Eric LiddellMBE

Personal information
- Born: 10 August 1924 Bairnsdale, Victoria, Australia
- Died: 28 April 1991 (aged 66) Queensland, Australia

Medal record
Representing Hong Kong
Men's lawn bowls
Commonwealth Games
| Gold medal – first place | 1978 Edmonton | men's pairs |
World Outdoor Championships
| Gold medal – first place | 1972 Worthing | men's pairs |
| Gold medal – first place | 1980 Melbourne | men's fours |

= Eric Liddell (bowls) =

Australian-Hong Kong bowler

Eric John Liddell (10 August 1924 – 28 April 1991) was an Australian-born Hong Kong international lawn and indoor bowler.

==Bowls career==
Liddell was born in Bairnsdale, Victoria, on 10 August 1924, to Edward and Victoria Liddell. He served for four and a half years during the Second World War. He emigrated to Hong Kong in 1951 and represented Hong Kong at the 1954 British Empire and Commonwealth Games and competing in six consecutive Commonwealth Games from 1954 until 1978.

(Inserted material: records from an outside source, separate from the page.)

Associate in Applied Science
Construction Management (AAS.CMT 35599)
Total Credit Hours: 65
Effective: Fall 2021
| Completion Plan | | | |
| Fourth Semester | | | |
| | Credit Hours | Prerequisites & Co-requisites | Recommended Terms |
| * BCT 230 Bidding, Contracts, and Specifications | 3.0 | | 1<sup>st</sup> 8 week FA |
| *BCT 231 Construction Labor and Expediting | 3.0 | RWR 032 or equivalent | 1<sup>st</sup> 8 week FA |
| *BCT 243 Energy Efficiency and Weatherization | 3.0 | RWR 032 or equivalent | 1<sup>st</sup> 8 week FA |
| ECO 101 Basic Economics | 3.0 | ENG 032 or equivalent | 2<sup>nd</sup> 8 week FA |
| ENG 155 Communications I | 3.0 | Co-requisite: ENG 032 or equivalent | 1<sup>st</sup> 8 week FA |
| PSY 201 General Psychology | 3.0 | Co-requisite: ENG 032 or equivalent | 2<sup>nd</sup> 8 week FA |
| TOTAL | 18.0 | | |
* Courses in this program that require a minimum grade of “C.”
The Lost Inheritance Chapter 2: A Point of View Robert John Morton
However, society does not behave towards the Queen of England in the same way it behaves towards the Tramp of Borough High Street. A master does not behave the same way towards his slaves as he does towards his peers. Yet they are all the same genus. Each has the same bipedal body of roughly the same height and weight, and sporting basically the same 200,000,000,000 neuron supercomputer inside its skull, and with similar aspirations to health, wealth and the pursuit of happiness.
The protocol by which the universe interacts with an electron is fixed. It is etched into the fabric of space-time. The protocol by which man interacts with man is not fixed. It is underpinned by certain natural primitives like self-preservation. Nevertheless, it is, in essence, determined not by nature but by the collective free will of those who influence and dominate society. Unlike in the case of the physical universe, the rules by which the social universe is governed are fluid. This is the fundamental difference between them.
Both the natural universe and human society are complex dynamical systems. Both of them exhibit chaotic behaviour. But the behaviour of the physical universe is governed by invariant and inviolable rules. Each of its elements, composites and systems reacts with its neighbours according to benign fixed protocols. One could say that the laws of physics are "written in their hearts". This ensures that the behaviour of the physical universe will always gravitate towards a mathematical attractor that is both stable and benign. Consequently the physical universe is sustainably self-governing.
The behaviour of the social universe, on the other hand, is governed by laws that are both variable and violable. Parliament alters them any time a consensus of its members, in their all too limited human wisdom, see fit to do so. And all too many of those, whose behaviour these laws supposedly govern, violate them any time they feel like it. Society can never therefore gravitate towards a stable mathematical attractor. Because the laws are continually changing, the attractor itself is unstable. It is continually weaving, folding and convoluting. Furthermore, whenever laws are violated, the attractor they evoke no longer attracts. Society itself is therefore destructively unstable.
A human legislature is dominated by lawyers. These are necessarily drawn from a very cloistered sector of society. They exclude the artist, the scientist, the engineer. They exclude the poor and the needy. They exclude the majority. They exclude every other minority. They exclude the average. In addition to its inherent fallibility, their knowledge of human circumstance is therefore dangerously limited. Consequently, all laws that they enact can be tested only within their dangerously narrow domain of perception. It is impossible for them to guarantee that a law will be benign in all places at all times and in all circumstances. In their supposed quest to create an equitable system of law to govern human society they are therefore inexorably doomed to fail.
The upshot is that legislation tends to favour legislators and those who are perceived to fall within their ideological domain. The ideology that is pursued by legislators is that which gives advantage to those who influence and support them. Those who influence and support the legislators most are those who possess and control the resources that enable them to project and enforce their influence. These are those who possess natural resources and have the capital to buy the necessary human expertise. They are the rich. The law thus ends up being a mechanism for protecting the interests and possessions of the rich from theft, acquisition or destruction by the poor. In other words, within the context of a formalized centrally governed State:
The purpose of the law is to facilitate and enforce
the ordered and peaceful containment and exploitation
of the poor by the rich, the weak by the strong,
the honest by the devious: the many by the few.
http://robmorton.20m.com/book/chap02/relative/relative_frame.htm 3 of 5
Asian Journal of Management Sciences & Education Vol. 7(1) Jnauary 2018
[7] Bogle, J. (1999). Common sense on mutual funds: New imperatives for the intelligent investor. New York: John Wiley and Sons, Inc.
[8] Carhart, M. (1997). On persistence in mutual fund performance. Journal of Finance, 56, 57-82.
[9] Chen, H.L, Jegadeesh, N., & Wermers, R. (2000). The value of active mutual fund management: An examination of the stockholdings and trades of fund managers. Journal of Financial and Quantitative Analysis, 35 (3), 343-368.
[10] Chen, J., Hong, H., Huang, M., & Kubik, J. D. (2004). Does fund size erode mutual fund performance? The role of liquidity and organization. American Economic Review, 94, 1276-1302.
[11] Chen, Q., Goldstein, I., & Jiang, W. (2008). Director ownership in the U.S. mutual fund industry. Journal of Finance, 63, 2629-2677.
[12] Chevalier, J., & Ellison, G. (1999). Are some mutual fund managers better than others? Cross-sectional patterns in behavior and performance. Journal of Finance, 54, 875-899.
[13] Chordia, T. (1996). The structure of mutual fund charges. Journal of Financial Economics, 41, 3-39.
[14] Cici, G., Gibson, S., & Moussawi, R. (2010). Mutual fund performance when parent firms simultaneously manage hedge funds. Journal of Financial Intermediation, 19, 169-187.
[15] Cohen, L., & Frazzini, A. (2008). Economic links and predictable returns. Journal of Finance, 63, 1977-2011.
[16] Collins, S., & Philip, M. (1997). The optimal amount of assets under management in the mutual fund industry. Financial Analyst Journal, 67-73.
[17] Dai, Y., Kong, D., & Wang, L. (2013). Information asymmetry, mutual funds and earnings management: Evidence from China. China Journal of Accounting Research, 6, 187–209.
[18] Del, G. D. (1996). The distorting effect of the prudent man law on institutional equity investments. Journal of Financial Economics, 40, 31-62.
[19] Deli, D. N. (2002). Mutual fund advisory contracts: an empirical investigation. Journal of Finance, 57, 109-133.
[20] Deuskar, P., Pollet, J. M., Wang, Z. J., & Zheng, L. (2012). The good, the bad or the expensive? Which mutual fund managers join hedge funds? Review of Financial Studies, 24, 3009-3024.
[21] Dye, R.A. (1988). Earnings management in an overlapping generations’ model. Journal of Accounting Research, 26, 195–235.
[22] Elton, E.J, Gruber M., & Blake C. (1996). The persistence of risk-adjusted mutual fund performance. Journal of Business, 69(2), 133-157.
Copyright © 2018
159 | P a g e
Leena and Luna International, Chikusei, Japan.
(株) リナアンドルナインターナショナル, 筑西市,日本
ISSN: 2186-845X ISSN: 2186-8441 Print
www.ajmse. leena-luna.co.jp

He won the gold medal in the pairs with Saco Delgado at the 1972 World Outdoor Bowls Championship in Worthing and eight years later was part of the fours team that won the gold medal at the 1980 World Outdoor Bowls Championship in Melbourne. In between he won the pairs gold once again with Saco Delgado at the 1978 Commonwealth Games.

Following the 1980 World Championships Liddell retired from bowls and returned to live in Australia residing on the Gold Coast.

==Personal life and death==
He was a chief assistant engineer by trade for the Hong Kong Telephone Company. Liddell later returned to Australia. He died in Queensland on 28 April 1991, at the age of 66.

==Awards==
In the 1975 New Year Honours, Liddell was appointed a Member of the Order of the British Empire, for services to the blind in Hong Kong. He was senior vice president of the Hong Kong Lawn Bowls Association.